O reajuste deveria ocorrer sempre pelo índice integral da inflação do ano anterior. Não reajustar a tabela do IR, ou adotar um reajuste abaixo da inflação, representa, na prática, um aumento de tributação, coisa pouco percebida por muita gente.
Se o imposto incidia sobre rendimentos de 3 ou 5 mil reais em 2016, no início do governo Temer, não seria correto continuar vigente a mesma tabela em 2023, após a inflação ter reduzido o poder aquisitivo desses valores. É uma distorção que acaba fazendo, com o decorrer do tempo, trabalhadores de renda mais baixa pagarem imposto sobre seus salários, além de aumentar também a tributação das faixas de renda mais altas.
Por trás do discurso liberal de redução de impostos, Bolsonaro e o ministro da Economia, Paulo Guedes, em busca de maior arrecadação, imitaram o truque do governo Temer: congelaram malandramente a tabela durante todos os 4 anos do governo. A acumulação de índices inflacionários sobre a tabela por tantos anos seguidos, deixou uma bomba armada para 2023, juntamente com um rombo orçamentário estimado em 400 bilhões.
A tabela está hoje tão defasada, que precisaria ser reajustada em 134,53%, para isentar contribuintes que ganham até 5 mil reais. O índice inclui não só o período sem qualquer reajuste nos governos Temer e Bolsonaro, como também os anos em que a tabela foi reajustada abaixo do índice inflacionário, coisa que começou a ocorrer a partir de 1996.
O último governo a permitir alguma correção foi o de Dilma Rousseff. É impossível agora reajustar integralmente um índice de inflação acumulada tão alto, após 6 anos de congelamento irresponsável, sem causar um tremendo impacto no orçamento. A perda de arrecadação seria de aproximadamente de 184 bilhões, segundo cálculo da Unafisco.
A bomba caiu no colo de Lula. Vai ser muito cobrado para corrigir a defasagem. Nos últimos 4 anos, a correção também deixou de ser feita como parte das artimanhas cometidas pelo ministro Paulo Guedes para esconder o déficit fiscal.

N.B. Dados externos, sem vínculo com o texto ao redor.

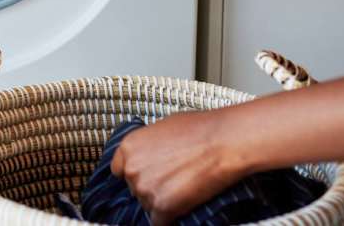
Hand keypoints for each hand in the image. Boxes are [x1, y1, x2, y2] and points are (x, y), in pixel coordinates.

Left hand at [110, 110, 246, 224]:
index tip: (147, 176)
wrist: (224, 141)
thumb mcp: (163, 127)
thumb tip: (152, 155)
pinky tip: (181, 210)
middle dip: (151, 186)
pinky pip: (159, 222)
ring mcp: (144, 189)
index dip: (136, 173)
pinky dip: (169, 219)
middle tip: (173, 181)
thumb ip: (149, 145)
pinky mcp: (162, 207)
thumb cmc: (201, 129)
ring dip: (162, 202)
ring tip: (184, 190)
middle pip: (134, 188)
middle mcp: (131, 168)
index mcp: (129, 146)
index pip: (119, 170)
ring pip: (147, 205)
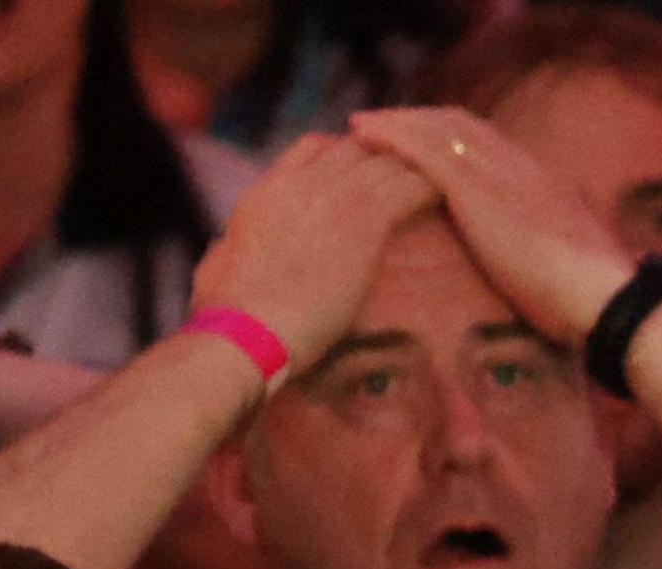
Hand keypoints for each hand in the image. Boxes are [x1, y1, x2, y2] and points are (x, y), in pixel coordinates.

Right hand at [188, 133, 438, 373]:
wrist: (250, 328)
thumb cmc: (229, 314)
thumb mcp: (214, 269)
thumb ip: (225, 249)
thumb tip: (222, 248)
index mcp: (266, 191)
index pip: (315, 146)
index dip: (348, 153)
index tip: (370, 171)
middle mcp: (300, 184)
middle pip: (358, 146)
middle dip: (389, 158)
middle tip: (419, 179)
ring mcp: (332, 197)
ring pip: (387, 161)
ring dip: (414, 172)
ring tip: (443, 187)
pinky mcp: (364, 222)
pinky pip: (410, 188)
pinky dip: (430, 190)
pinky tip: (447, 202)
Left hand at [348, 108, 640, 337]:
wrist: (605, 301)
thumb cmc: (594, 302)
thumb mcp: (578, 268)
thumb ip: (563, 253)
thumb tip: (563, 266)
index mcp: (547, 184)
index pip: (493, 143)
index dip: (454, 137)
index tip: (426, 140)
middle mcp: (523, 167)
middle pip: (461, 125)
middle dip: (420, 119)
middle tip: (383, 124)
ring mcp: (501, 175)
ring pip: (438, 128)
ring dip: (397, 121)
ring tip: (361, 125)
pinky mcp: (478, 191)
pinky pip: (424, 150)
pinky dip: (392, 136)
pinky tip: (364, 135)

Como perder justamente agora 184 bilhões de arrecadação, num cenário com tantas despesas previstas para consertar tudo que o governo Bolsonaro desmontou, ou deixou de pagar, para fabricar um superávit fiscal na marra?
Entre vários outros cortes, Bolsonaro deixou sem dinheiro a merenda escolar, a Farmácia Popular, os hospitais universitários, a residência médica, e até a Polícia Rodoviária Federal , que ficou totalmente sem verba para manutenção de seus veículos. Também só reservou recursos no orçamento para pagar 400 dos 600 reais reais que prometeu para o Auxílio Brasil em 2023. Sem falar no calote aplicado nos precatórios, outra despesa obrigatória.
Adiar para o ano seguinte despesas obrigatórias é o que se chama no Brasil de “pedaladas fiscais”. Foram praticadas tranquilamente por Bolsonaro, sem maiores consequências para ele.
O ex-presidente e o ministro Paulo Guedes simplesmente empurraram o déficit fiscal para frente, para poderem anunciar um superávit de mentirinha no fim do governo.
A suspensão ou adiamento do pagamento de despesas obrigatórias funcionou como se um cidadão deixasse de pagar, durante parte do ano, as contas de energia, água, aluguel e condomínio, para poder alegar que sobrou dinheiro em dezembro. Só que, no caso de Bolsonaro, não é mais ele quem deverá pagar as contas acumuladas.
Além dos cortes insustentáveis, adiamentos e calotes, o congelamento da tabela de IR, com o consequente aumento da arrecadação, também teve o seu papel na fabricação do superávit bolsonarista.
O novo governo tem fugido do assunto, até argumentando com o Princípio da Anterioridade. Mas sabe muito bem que ele não é aplicável no caso de reajustes inflacionários da tabela de IR, considerando que Lula costumava reajustá-la nos seus governos anteriores.
Com um orçamento já apertadíssimo, para corrigir a tabela sem sofrer grande perda de arrecadação em 2023, o governo teria que antes aumentar as alíquotas para as faixas de renda mais altas, coisa que só poderá entrar em vigor no ano que vem, pelo Princípio da Anterioridade.
Pressionado, provavelmente Lula tentará, no máximo, corrigir a tabela pela inflação de 2022, que foi de 5,79%, o que não mudaria muito a situação.